Without apparently heeding this potential ceremony, Ruth remained leaning against the doorway, looking upon the night, the bulk of whose profundity and blackness seemed to be gathered below him. The vault above was serene and tranquil, with a few large far-spaced stars; the abyss beneath, untroubled by sight or sound. Stepping out upon the ledge, he leaned far over the shelf that sustained their cabin, and listened. A faint rhythmical roll, rising and falling in long undulations against the invisible horizon, to his accustomed ears told him the wind was blowing among the pines in the valley. Yet, mingling with this familiar sound, his ear, now morbidly acute, seemed to detect a stranger inarticulate murmur, as of confused and excited voices, swelling up from the mysterious depths to the stars above, and again swallowed up in the gulfs of silence below. He was roused from a consideration of this phenomenon by a faint glow towards the east, which at last brightened, until the dark outline of the distant walls of the valley stood out against the sky. Were his other senses participating in the delusion of his ears? for with the brightening light came the faint odor of burning timber.

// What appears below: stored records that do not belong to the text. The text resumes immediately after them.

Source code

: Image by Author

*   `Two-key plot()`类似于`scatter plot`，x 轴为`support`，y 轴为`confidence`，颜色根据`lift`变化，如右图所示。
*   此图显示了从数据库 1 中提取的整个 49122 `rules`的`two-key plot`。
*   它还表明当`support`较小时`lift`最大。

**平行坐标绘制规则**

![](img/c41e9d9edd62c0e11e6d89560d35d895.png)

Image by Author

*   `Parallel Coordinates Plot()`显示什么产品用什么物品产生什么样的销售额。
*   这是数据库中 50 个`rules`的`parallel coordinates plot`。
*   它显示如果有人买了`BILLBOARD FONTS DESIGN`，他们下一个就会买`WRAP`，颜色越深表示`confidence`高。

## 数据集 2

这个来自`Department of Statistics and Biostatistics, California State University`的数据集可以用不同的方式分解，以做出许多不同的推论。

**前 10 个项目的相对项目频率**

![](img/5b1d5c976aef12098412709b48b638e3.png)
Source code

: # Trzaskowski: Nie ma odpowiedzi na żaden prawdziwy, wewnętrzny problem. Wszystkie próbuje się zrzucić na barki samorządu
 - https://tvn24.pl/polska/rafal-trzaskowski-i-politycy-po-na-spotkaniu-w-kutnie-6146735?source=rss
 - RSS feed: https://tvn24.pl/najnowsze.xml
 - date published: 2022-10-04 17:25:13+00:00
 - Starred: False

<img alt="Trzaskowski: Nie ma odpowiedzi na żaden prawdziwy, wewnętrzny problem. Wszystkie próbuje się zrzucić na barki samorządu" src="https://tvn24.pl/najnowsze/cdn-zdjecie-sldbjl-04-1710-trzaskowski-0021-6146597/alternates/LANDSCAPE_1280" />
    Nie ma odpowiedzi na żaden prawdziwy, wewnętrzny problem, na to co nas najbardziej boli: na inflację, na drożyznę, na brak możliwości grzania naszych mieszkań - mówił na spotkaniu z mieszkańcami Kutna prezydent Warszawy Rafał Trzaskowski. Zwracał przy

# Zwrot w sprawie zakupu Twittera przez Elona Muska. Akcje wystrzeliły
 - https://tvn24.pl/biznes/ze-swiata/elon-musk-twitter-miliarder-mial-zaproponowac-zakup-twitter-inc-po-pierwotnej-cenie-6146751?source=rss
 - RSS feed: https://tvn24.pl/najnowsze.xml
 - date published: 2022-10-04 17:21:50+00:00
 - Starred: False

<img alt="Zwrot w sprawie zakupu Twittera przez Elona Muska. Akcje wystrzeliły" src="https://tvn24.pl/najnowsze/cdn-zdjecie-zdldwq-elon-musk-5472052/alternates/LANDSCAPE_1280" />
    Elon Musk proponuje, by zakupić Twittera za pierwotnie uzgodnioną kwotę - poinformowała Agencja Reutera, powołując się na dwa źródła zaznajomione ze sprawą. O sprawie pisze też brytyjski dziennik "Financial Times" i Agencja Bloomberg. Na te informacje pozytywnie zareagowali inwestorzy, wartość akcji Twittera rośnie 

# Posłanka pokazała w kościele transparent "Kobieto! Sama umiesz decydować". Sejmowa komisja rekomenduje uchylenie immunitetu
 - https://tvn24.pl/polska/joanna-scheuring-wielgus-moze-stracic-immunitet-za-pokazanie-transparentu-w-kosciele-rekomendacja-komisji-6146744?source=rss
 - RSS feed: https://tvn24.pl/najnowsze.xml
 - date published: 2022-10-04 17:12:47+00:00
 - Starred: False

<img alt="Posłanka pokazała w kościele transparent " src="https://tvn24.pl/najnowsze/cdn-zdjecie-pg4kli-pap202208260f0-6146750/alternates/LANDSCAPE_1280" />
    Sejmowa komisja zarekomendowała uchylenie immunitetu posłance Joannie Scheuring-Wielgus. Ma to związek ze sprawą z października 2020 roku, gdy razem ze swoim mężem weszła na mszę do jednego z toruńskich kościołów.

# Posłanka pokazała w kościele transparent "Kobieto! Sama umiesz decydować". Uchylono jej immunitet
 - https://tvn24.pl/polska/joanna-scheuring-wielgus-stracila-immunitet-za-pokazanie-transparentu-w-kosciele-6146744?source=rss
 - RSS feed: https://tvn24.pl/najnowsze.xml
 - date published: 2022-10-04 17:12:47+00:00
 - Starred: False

His face grew anxious as he gazed. At last he rose, and re-entered the cabin. His eyes fell upon the faint chalk-mark, and, taking his soft felt hat from his head, with a few practical sweeps of the brim he brushed away the ominous record of their late estrangement. Going to the bed whereon Rand lay stretched, open-eyed, he would have laid his hand upon his arm lightly; but the brother's fingers sought and clasped his own. “Get up,” he said quietly; “there's a strange fire in the Canyon head that I can't make out.”

Rand slowly clambered from his shelf, and hand in hand the brothers stood upon the ledge. “It's a right smart chance beyond the Ferry, and a piece beyond the Mill, too,” said Rand, shading his eyes with his hand, from force of habit. “It's in the woods where—” He would have added where he met Mornie; but it was a point of honor with the twins, after reconciliation, not to allude to any topic of their recent disagreement.

Ruth dropped his brother's hand. “It doesn't smell like the woods,” he said slowly.

“Smell!” repeated Rand incredulously. “Why, it's twenty miles in a bee-line yonder. Smell, indeed!”

Ruth was silent, but presently fell to listening again with his former abstraction. “You don't hear anything, do you?” he asked after a pause.

“It's blowin' in the pines on the river,” said Rand shortly.

“You don't hear anything else?”

“No.”

“Nothing like—like—like—”

Rand, who had been listening with an intensity that distorted the left side of his face, interrupted him impatiently.

“Like what?”

“Like a woman sobbin'?”

“Ruth,” said Rand, suddenly looking up in his brother's face, “what's gone of you?”

Ruth laughed. “The fire's out,” he said, abruptly re-entering the cabin. “I'm goin' to turn in.”

Rand, following his brother half reproachfully, saw him divest himself of his clothing, and roll himself in the blankets of his bed.

“Good-night, Randy!”

Rand hesitated. He would have liked to ask his brother another question; but there was clearly nothing to be done but follow his example.

“Good-night, Ruthy!” he said, and put out the light. As he did so, the glow in the eastern horizon faded, too, and darkness seemed to well up from the depths below, and, flowing in the open door, wrapped them in deeper slumber.